The Credit Facility requires that the Partnership and certain of its subsidiaries maintain a maximum “Funded Debt Ratio” and a minimum “Fixed Charge Coverage Ratio”. The Funded Debt Ratio equals the ratio of the long-term debt of the Partnership and certain of its subsidiaries(including the current portion, if any) to “Adjusted EBITDA”, which is defined in the Credit Facility as earnings before interest, taxes, depreciation, depletion, amortization and incentive compensation payments to the General Partner, for the four preceding fiscal quarters. As of the end of any fiscal quarter, the Funded Debt Ratio may not exceed 4.75 to 1.00, subject to a provision for increases to 5.25 to 1.00 in connection with future acquisitions. At March 31, 2006 the Partnership’s Funded Debt Ratio was 4.40 to 1.00.
The Fixed Charge Coverage Ratio is defined as the ratio of Adjusted EBITDA for the four preceding fiscal quarters to the sum of payments for interest and principal on debt plus certain capital expenditures required for the ongoing maintenance and operation of the Partnership’s assets. The Partnership is required to maintain a Fixed Charge Coverage Ratio of greater than 1.25 to 1.00 as of the end of any fiscal quarter. As of March 31, 2006, the Partnership’s Fixed Charge Coverage Ratio was 2.86 to 1.00.
At March 31, 2006 the Partnership was in compliance with all of the covenants under the Credit Facility.
The Partnership had no derivative instruments outstanding at March 31, 2006.

---------------

Exercise details:
Could you set down the whole credit facility covenant passage above, word for word?

---------------

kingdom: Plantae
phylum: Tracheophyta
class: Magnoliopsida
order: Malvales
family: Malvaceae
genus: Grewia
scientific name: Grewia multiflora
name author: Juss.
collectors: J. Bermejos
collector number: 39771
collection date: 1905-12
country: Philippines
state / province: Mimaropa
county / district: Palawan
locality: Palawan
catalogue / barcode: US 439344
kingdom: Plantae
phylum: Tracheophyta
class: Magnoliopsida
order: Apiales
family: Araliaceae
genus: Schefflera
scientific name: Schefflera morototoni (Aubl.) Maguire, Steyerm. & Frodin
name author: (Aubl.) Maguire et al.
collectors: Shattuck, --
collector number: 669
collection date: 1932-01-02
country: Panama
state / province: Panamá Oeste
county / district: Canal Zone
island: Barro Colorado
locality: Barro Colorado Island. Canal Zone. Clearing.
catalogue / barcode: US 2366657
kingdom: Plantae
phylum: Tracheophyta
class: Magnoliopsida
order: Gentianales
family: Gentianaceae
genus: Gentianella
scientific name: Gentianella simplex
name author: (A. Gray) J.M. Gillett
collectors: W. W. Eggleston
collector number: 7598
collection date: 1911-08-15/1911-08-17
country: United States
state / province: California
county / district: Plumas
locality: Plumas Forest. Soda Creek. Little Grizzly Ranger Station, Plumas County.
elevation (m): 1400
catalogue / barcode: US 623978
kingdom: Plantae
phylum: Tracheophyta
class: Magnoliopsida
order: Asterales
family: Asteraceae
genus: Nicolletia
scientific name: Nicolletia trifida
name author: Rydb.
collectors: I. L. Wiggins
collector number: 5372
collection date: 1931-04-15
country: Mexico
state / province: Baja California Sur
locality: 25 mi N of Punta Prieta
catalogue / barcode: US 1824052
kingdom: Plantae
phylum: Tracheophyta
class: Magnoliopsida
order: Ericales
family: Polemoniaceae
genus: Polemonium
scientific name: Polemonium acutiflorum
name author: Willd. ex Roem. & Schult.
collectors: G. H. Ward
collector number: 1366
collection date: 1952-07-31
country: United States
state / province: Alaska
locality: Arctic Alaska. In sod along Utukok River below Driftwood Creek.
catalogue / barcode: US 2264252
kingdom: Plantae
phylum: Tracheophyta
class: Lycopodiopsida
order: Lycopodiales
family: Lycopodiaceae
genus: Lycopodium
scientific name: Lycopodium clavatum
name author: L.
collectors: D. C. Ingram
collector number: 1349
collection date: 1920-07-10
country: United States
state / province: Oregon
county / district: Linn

---------------

Solution to the exercise:
The Credit Facility requires that the Partnership and certain of its subsidiaries maintain a maximum “Funded Debt Ratio” and a minimum “Fixed Charge Coverage Ratio”. The Funded Debt Ratio equals the ratio of the long-term debt of the Partnership and certain of its subsidiaries(including the current portion, if any) to “Adjusted EBITDA”, which is defined in the Credit Facility as earnings before interest, taxes, depreciation, depletion, amortization and incentive compensation payments to the General Partner, for the four preceding fiscal quarters. As of the end of any fiscal quarter, the Funded Debt Ratio may not exceed 4.75 to 1.00, subject to a provision for increases to 5.25 to 1.00 in connection with future acquisitions. At March 31, 2006 the Partnership’s Funded Debt Ratio was 4.40 to 1.00.
The Fixed Charge Coverage Ratio is defined as the ratio of Adjusted EBITDA for the four preceding fiscal quarters to the sum of payments for interest and principal on debt plus certain capital expenditures required for the ongoing maintenance and operation of the Partnership’s assets. The Partnership is required to maintain a Fixed Charge Coverage Ratio of greater than 1.25 to 1.00 as of the end of any fiscal quarter. As of March 31, 2006, the Partnership’s Fixed Charge Coverage Ratio was 2.86 to 1.00.
At March 31, 2006 the Partnership was in compliance with all of the covenants under the Credit Facility.
The Partnership had no derivative instruments outstanding at March 31, 2006.